18 minutes into the documentary, STS-1 is launched. The high quality sound and footage follows Columbia to SRB separation before skipping to the external tank separating. On-orbit tasks are shown, including the opening of the payload bays and inspecting non-critical tiles which were blown loose during the launch. High quality images of the Earth are then shown, before Columbia prepares for the descent back to Earth. The large crowds are shown cheering as the sonic boom of the returning Shuttle is heard. Columbia then made a nominal landing at Edwards Air Force Base, where the astronauts left Columbia and greeted the waiting crowd, talking about how spectacular the mission was. The reusability of Columbia is mentioned before it is flown back to the Kennedy Space Center. The documentary fades out showing the launch of STS-2, showing that Columbia was a reusable spacecraft.

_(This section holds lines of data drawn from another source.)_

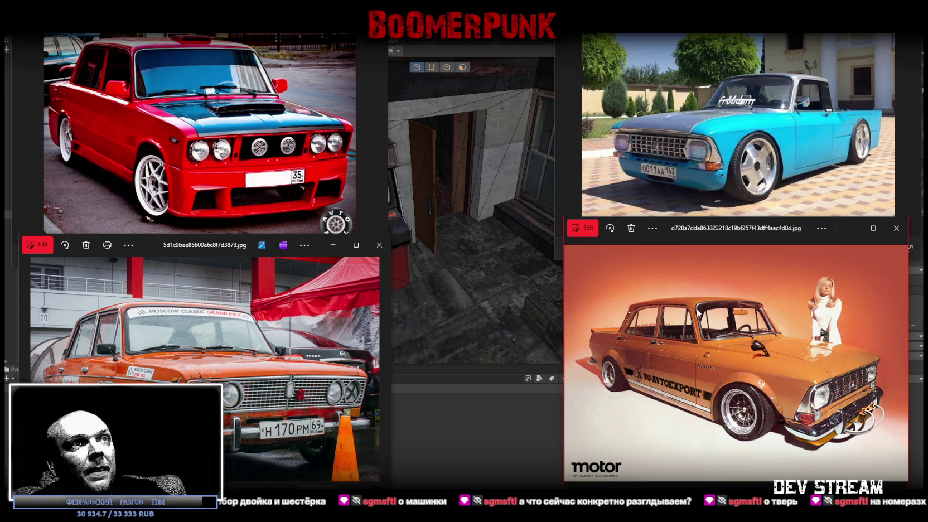
Step: Close the Moskvich photo viewer
left_click(896, 228)
Step: Close the red car, rally car and pickup photos, then arrange the orange car photo and blueprint sheet over Unity
left_click(379, 245)
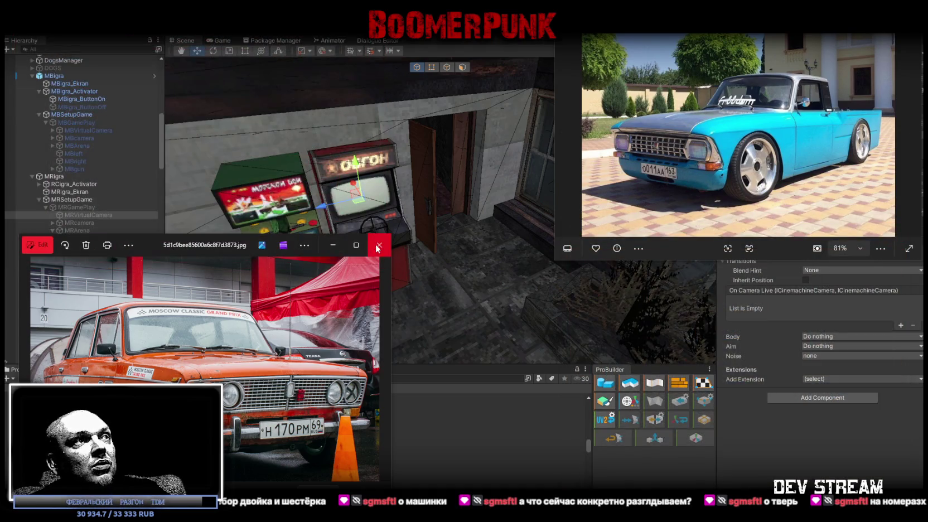
left_click(379, 245)
key("alt+F4")
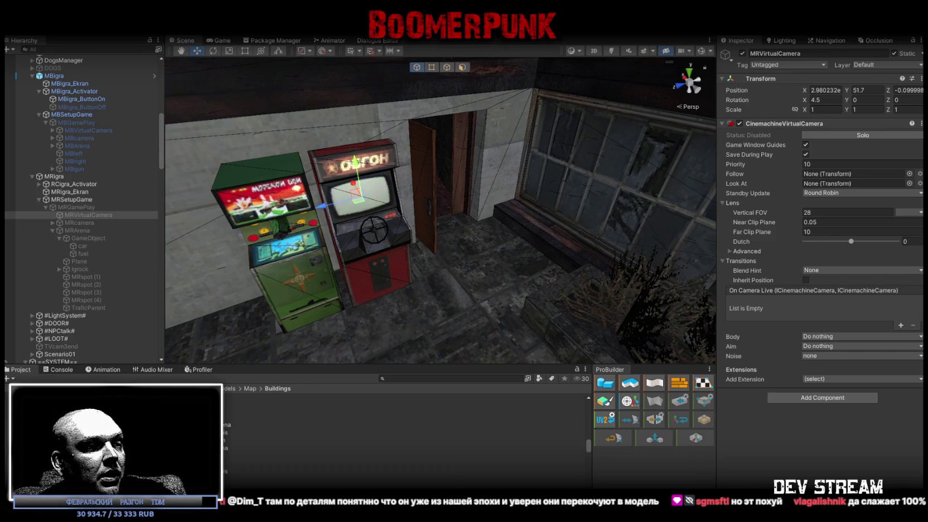
left_click_drag(569, 247, 611, 64)
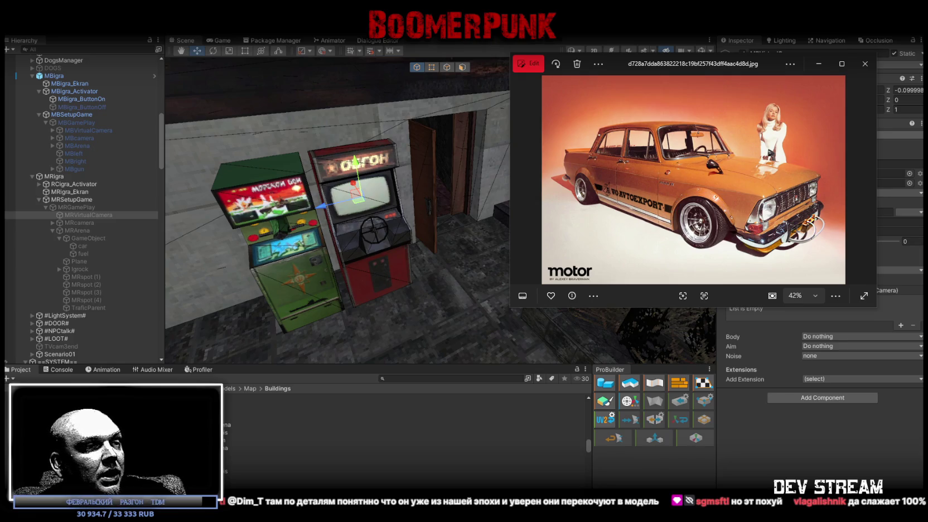
mouse_move(345, 246)
left_mouse_down()
mouse_move(277, 187)
mouse_move(158, 51)
left_mouse_up()
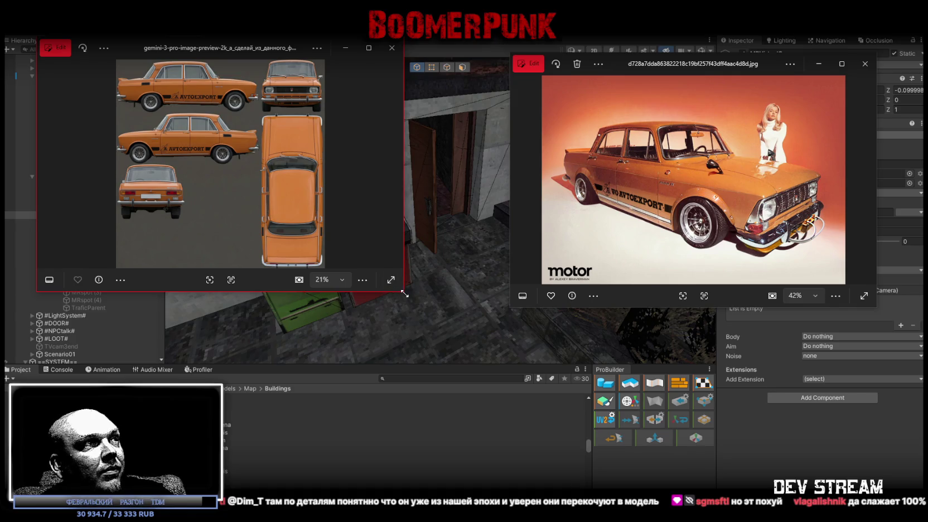
Step: Enlarge and narrow the blueprint sheet viewer to compare it with the car photo, then close it
left_click_drag(405, 293, 733, 485)
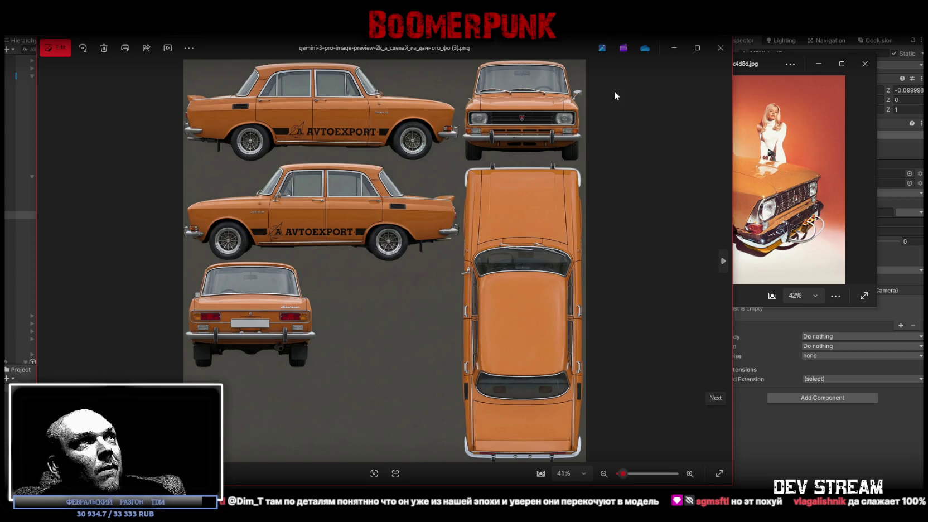
left_click_drag(733, 105, 531, 106)
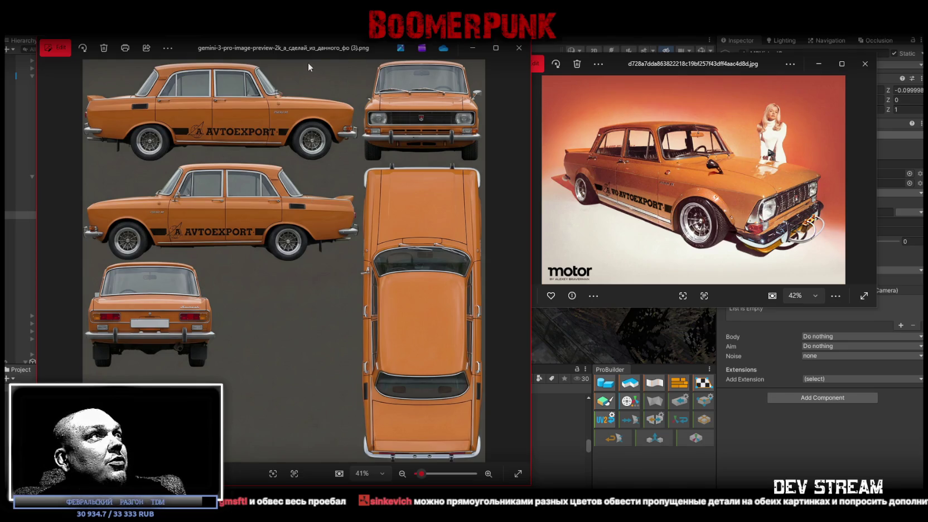
key("alt+F4")
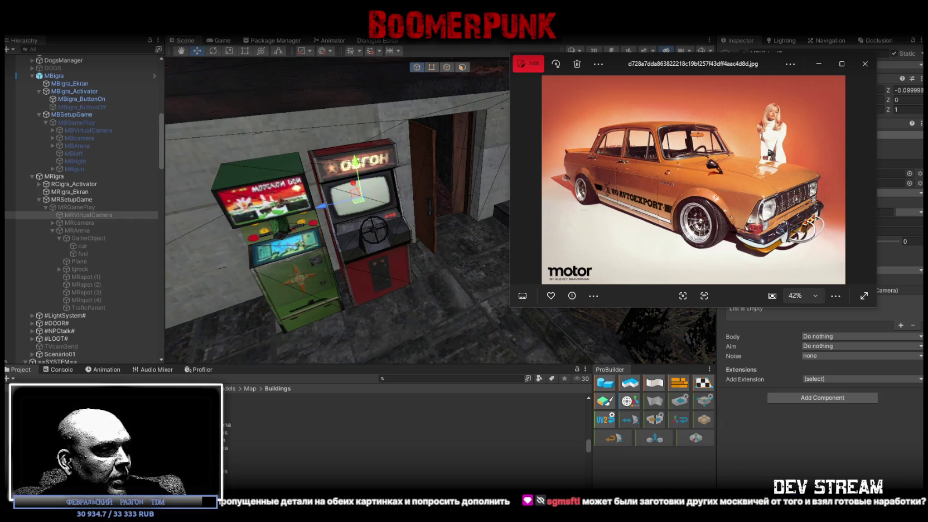
Step: Switch to Blockbench and save the arcade cabinet project
key("alt+Tab")
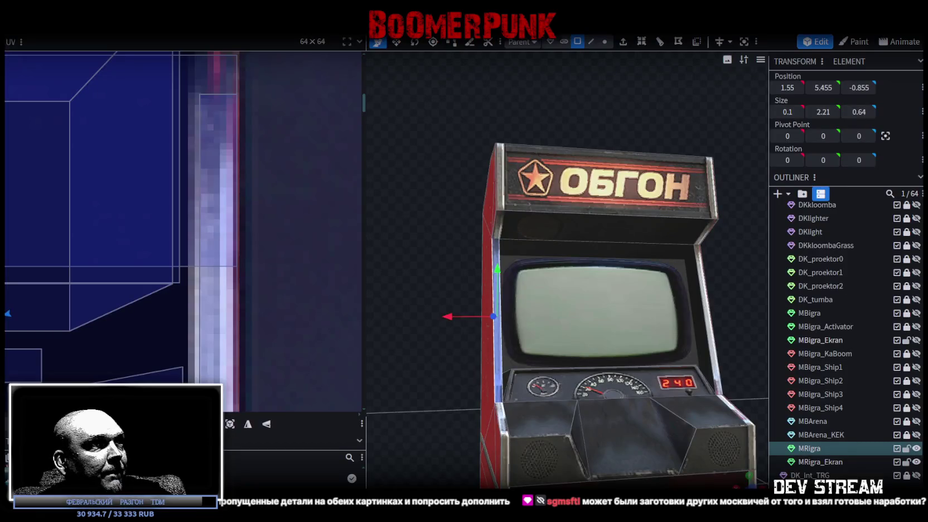
scroll(452, 406, "down", 5)
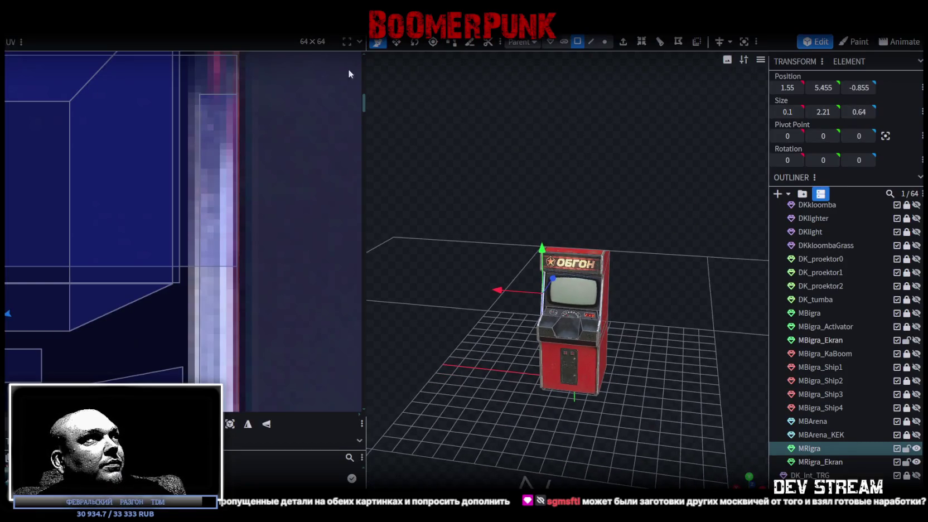
key("ctrl+s")
Step: Open TDMcar.bbmodel from the recent projects and zoom in on the car model
key("ctrl+w")
scroll(483, 356, "down", 1)
scroll(469, 335, "up", 1)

== Creating the documentary ==
This documentary was unusual as it was made completely by a third party. Previously, NASA preferred to make their own documentary for scientific accuracy. Approval to fly an IMAX camera didn't end up happening until the Space Shuttle was deemed operational after STS-4. Taking a cue that the IMAX camera highly realistic experience would be able to make viewers feel like they were on the Space Shuttle, Graeme Ferguson lobbied NASA to fly an IMAX camera on the Space Shuttle. NASA was positive about the proposal as it would show off the STS program in a positive light and get the public excited. Hail Columbia was a big push to allow the IMAX camera to fly to space, due to how well the documentary had been made.

The documentary was intended not to be a promotional piece for NASM, NASA, Lockheed or IMAX. The film was intended to be an educational and uplifting film about spaceflight. Following approval to fly into space in 1984, astronauts were trained how to use the camera, and it was finally flown into space on Space Shuttle Challenger on STS-41C. STS-41D (Space Shuttle Discovery) and STS-41G (Space Shuttle Challenger) were also featured in this to make the documentary, The Dream is Alive.

== Release ==
The documentary was released in theatres on June 15, 1982. It was released on LaserDisc and VHS in 1995, and on DVD in October 2001. The film is 37 minutes long and was the first of a string of IMAX documentaries featuring the Space Shuttle.

== Impact on society ==
The documentary was designed to get people excited about space, particularly about the Space Shuttle which was meant to make space easily accessible and cheap for everyone. Ultimately, this never came to be due to a string of design flaws such as the Space Shuttle tiles which were damaged or broken on multiple flights including STS-1. Partially due to this, the Space Shuttle became too expensive to be a method for everyone to get to space. Despite this, due to the long life of the Shuttle, and help from IMAX documentaries, the Space Shuttle became a household name and children's favourite rocket for over three decades. After damaged tiles compromised Columbia during reentry on February 1, 2003, the phrase Hail Columbia was used as a tribute to the shuttle and a slogan for the recovery efforts.